Police believe death of man killed by train in Battle Creek was accidental
Battle Creek police said Tuesday, Jan. 2, they believe the death of a man struck Monday by a train was an accident.
Nicholas Wilson, 33, of Battle Creek died when he was hit by a westbound Canadian National freight train near the Battle Creek Transportation Center at 119 S. McCamly St.
Lt. Douglas Bagwell said video shows Wilson walking west and parallel to the tracks when he turns left and attempts to cross the tracks and is struck by the train.
Wilson was wearing a hat and a hood pulled over his head and had earbuds used to listen to music, police said, and may not have realized the train was approaching from behind him.
The area is part of a Railroad Quiet Zone initiated in Battle Creek on Dec. 28, 2016. The zone stretches through the downtown and includes 11 intersections including Capital Avenue and McCamly Street. Those intersections are on each side of the transportation center where Wilson was walking.
The zone prohibits trains from sounding their horns after increased signs and safety measures were installed at the crossings.
The video shows the gates beginning to lower at the McCamly Street crossing but Wilson never reached the intersection before he turned to cross the tracks.
The crew of the train told police Wilson was walking with his head down and never looked at the train before attempting to cross the tracks. The crew told police they were not immediately sure the train struck Wilson.
When the train stopped Wilson's body was found between Washington Avenue and Kendall Street. He was pronounced dead at the scene.
Wilson's sister, Tracey Fuller, said Tuesday her brother "was just a good guy.
"He loved animals and he liked to cook," she said. "He was very friendly and liked to help people and he would always be there for someone. He would give you the shirt off his back."
She said he didn't have a car and walked where he needed to go but she was not sure where he had been or was going when he was struck.
Police said he had spent the night before at the Haven of Rest Mission and was expected to return there Monday night.
Wilson was raised in Bellevue, one of eight children, and had lived in Battle Creek and Irons.
He had worked at the former Don Pablo's restaurant in Battle Creek, according to his Facebook page.
"He had several jobs and liked to cook," Fuller said. "He was very smart."

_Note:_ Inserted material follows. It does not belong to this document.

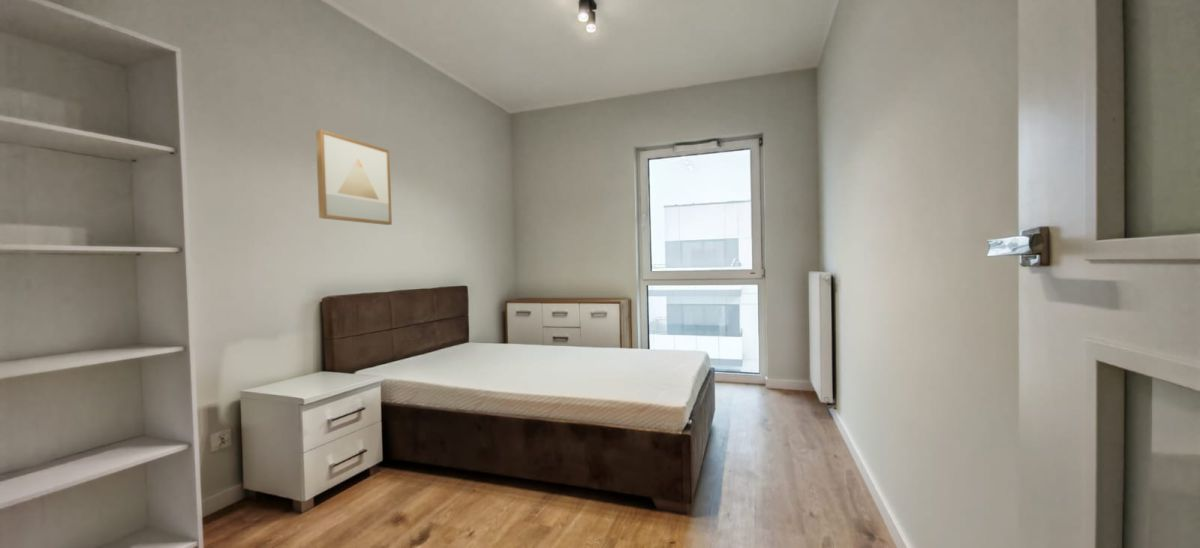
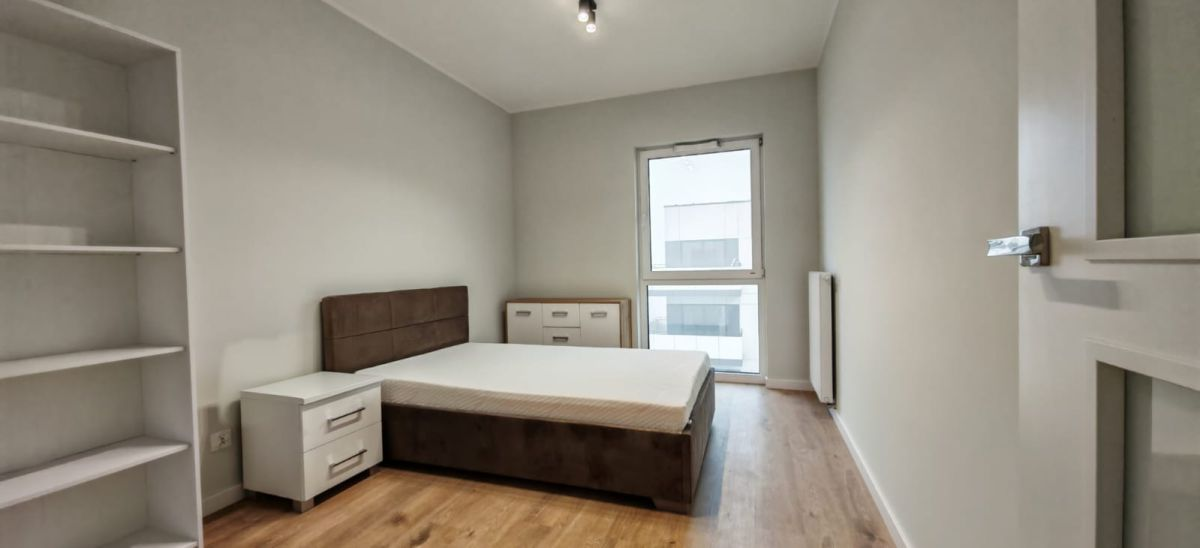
- wall art [315,128,393,226]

But she said the family also wanted people to know that her brother had a long history of using drugs since the age of 13 and battled heroin addiction for many years.
"My mother wanted everyone to know he was a heroin addict," Fuller said. "She always tried to help him get over this whether he was in the system or out of the system or in rehab."
Wilson had spent time in prison for home invasion and larceny, according to records from the Michigan Department of Corrections. Fuller said he had tested clean since before Christmas.
"If someone reads this story and sees what happens; if someone can see this could happen to them maybe it will save someone," Fuller said.
"He was just a good guy. It is unfortunate."